A team from South Florida University is using the Zetasizer Nano ZS from Malvern Instruments to research protein aggregation phenomena, including protein crystallisation and amyloid fibril growth.
Using the Zetasizer Nano ZS, the researchers from the university's Department of Physics have been able to perform the temperature-controlled static and dynamic-light-scattering (DLS) measurements of protein hydration, protein interactions and aggregation kinetics in vitro.
According to Dr Martin Muschol, assistant professor of the Department of Physics at South Florida University, the instrument has enabled his team to monitor the effect on the hydration of proteins by salt ions in solution, measuring the hydrodynamic radius of proteins down to plus or minus one tenth of the diameter of a water molecule.
'We found that neither chaotropic or cosmotropic salt ions affected overall protein hydration up to salt concentrations of 1M,' he said.

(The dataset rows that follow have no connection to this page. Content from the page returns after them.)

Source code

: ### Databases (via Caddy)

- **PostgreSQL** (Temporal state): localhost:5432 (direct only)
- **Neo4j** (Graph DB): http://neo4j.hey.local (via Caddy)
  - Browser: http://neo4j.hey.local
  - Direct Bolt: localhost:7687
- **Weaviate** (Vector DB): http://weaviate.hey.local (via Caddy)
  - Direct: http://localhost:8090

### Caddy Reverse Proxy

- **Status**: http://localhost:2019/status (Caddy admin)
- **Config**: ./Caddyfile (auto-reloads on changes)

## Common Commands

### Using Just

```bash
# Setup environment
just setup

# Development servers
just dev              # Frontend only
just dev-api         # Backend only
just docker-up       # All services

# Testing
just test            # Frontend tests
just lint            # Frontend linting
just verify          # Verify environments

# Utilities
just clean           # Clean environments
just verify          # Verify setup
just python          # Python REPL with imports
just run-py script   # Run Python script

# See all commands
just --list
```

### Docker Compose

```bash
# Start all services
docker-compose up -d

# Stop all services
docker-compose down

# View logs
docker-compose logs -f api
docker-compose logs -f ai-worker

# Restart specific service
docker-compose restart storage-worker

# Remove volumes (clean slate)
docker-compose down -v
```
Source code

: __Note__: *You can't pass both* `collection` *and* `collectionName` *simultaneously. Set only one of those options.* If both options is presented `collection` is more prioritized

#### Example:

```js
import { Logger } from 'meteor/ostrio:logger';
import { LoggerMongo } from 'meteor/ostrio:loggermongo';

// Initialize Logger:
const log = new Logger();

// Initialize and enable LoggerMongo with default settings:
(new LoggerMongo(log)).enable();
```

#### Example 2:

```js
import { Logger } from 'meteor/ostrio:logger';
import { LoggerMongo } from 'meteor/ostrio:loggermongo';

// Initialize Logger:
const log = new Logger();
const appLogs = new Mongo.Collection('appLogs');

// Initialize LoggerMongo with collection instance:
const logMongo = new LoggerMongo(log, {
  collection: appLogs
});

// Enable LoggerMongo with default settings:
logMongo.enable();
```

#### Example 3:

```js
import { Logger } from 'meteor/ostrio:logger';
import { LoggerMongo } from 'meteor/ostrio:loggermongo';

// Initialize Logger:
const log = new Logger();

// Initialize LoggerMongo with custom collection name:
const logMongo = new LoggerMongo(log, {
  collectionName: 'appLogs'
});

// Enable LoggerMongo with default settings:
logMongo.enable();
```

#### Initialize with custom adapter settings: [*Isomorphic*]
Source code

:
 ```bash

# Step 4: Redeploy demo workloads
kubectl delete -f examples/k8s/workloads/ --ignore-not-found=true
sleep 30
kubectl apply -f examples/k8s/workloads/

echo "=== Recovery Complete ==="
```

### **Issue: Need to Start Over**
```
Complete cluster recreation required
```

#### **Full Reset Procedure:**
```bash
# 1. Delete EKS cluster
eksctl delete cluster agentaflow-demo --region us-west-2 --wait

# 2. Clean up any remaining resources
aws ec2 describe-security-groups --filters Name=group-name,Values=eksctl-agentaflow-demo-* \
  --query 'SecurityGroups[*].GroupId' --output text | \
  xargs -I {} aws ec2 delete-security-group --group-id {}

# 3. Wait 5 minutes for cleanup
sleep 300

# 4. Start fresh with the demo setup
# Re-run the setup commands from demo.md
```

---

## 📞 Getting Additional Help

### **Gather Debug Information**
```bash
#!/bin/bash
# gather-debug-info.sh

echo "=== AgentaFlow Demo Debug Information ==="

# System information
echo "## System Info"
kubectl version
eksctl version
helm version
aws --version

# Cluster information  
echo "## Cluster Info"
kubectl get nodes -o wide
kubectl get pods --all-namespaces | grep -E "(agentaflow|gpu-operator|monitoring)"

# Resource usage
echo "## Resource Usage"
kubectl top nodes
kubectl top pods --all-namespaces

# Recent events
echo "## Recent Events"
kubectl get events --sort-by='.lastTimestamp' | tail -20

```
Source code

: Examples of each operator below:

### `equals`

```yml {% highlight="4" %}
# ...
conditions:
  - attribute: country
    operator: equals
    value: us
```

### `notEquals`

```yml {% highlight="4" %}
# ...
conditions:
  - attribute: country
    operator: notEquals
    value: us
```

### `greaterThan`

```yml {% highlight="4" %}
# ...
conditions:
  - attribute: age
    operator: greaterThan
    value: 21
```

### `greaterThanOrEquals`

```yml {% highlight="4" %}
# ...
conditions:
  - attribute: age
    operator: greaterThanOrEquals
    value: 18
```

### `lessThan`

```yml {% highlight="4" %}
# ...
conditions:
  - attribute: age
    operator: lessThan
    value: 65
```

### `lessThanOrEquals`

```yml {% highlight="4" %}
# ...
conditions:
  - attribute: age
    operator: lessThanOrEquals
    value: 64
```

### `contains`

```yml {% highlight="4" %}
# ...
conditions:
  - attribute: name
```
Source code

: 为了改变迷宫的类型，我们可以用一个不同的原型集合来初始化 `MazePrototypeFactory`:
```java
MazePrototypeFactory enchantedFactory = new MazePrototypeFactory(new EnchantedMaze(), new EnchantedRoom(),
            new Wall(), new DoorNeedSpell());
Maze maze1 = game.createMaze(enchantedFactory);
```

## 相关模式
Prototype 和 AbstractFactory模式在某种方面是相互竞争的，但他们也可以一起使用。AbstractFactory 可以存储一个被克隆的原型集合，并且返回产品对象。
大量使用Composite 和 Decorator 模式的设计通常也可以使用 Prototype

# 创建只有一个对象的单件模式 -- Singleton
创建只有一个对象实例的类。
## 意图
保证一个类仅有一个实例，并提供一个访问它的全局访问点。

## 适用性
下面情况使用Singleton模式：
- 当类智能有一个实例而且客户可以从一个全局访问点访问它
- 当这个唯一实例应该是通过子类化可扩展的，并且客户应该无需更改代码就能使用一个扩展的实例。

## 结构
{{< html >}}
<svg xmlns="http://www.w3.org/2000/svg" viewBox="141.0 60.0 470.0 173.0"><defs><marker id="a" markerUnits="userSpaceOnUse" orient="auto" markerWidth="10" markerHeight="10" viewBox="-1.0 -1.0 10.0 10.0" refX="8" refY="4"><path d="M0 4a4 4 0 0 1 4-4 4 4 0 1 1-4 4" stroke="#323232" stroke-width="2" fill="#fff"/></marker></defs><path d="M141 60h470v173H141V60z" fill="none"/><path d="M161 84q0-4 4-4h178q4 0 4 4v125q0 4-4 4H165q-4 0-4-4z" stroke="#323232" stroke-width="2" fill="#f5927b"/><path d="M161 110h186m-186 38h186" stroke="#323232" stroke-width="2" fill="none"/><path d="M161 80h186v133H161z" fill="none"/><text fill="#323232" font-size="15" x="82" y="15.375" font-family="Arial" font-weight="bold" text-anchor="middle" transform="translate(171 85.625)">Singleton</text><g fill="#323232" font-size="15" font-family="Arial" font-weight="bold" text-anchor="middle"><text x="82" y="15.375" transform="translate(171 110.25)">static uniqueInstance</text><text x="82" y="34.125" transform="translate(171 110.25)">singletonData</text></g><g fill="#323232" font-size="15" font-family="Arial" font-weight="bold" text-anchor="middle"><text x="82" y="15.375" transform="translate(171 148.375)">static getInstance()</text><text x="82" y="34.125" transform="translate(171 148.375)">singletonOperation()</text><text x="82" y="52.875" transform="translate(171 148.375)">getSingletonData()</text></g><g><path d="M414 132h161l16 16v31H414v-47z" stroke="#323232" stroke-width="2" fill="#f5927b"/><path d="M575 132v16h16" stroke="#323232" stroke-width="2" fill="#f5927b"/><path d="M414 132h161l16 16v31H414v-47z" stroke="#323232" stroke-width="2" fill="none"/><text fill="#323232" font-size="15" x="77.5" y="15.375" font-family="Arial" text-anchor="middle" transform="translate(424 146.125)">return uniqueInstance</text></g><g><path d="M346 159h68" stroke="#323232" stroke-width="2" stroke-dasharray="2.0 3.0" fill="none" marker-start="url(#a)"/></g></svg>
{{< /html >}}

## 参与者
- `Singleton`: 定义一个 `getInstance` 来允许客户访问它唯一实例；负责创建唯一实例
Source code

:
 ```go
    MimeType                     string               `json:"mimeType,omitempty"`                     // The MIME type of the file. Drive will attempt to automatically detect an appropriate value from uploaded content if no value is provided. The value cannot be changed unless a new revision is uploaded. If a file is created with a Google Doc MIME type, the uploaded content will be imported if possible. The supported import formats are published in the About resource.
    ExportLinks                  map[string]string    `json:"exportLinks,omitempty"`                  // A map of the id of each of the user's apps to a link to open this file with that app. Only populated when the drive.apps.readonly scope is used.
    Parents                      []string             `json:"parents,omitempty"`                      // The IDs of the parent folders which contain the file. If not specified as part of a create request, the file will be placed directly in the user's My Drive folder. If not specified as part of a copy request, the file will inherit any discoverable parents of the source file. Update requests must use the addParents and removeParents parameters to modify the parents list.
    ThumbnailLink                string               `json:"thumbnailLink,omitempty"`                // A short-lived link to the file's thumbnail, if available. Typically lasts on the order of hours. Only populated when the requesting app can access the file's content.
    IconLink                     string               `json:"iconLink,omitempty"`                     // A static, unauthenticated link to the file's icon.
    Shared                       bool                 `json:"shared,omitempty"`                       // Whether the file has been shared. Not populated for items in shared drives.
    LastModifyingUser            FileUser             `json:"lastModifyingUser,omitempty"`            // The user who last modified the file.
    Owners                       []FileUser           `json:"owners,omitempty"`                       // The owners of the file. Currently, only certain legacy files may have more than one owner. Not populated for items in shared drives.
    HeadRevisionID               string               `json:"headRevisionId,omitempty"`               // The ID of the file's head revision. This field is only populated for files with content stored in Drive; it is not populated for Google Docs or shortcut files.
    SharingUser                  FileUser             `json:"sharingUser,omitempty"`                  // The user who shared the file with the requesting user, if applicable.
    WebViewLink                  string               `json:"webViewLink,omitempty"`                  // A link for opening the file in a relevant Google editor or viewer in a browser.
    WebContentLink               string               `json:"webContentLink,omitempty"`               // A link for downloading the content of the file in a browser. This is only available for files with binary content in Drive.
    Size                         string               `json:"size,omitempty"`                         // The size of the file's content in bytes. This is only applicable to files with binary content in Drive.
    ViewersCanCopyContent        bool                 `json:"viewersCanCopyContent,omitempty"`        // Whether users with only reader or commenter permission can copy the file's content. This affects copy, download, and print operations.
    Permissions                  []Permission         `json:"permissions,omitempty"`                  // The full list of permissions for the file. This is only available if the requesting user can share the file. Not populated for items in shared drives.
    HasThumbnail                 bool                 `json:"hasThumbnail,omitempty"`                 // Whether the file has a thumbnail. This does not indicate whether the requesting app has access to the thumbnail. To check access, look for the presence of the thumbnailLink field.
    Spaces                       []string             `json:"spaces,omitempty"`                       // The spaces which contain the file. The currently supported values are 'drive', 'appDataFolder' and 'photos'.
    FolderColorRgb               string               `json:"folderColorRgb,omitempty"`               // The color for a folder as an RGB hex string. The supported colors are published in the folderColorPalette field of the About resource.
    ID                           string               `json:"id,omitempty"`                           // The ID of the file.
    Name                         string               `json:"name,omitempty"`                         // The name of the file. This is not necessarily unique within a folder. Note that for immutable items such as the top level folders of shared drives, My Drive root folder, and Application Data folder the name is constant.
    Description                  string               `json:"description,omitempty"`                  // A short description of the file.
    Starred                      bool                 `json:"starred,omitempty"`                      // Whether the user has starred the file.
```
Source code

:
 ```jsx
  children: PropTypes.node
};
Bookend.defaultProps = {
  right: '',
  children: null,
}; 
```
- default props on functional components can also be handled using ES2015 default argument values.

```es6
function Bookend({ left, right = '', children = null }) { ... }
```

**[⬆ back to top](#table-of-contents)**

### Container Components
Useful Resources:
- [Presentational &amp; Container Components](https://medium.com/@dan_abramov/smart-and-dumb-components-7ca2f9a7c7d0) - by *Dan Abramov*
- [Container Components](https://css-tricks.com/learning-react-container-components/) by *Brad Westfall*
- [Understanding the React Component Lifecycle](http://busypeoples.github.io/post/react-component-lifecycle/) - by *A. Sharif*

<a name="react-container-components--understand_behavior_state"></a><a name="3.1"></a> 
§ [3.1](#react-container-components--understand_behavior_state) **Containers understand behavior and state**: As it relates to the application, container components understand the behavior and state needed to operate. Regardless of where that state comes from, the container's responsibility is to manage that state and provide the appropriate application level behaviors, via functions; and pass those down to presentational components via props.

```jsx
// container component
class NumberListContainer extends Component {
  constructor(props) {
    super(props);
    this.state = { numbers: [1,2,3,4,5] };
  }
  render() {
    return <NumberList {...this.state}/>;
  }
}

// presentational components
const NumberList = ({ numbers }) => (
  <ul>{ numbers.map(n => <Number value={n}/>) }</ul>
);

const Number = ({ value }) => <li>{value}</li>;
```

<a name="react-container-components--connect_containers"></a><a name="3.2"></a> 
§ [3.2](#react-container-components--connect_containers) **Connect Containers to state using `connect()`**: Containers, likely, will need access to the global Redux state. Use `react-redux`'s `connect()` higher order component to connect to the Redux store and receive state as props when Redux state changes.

Data gathered by Muschol and his team will be used to develop models for protein fibril formation - a behaviour thought to trigger degenerative diseases, such as Alzheimer's disease or Parkinson's disease.
He said: 'Despite intensive research efforts, we still don't understand how proteins can stay in solution in a crowded cellular environment and what triggers their aggregation and subsequent pathological changes.
'We hope our research will contribute to resolving these basic puzzles,' added Muschol.
His team has also used the Zetasizer Nano ZS to study the nucleation of gold nanoparticles.
Unlike static light measurements commonly used to detect nucleation events, DLS separates out the background scattering from small molecular species in gold sols.
Therefore, DLS was able to detect nucleation at an earlier stage than has been possible with other approaches.
The Zetasizer Nano ZS offers sensitivity down to submicron and nanometre scales.
The system's ability to control temperature is important when following the behaviour of polymers and protein samples, according to Malvern.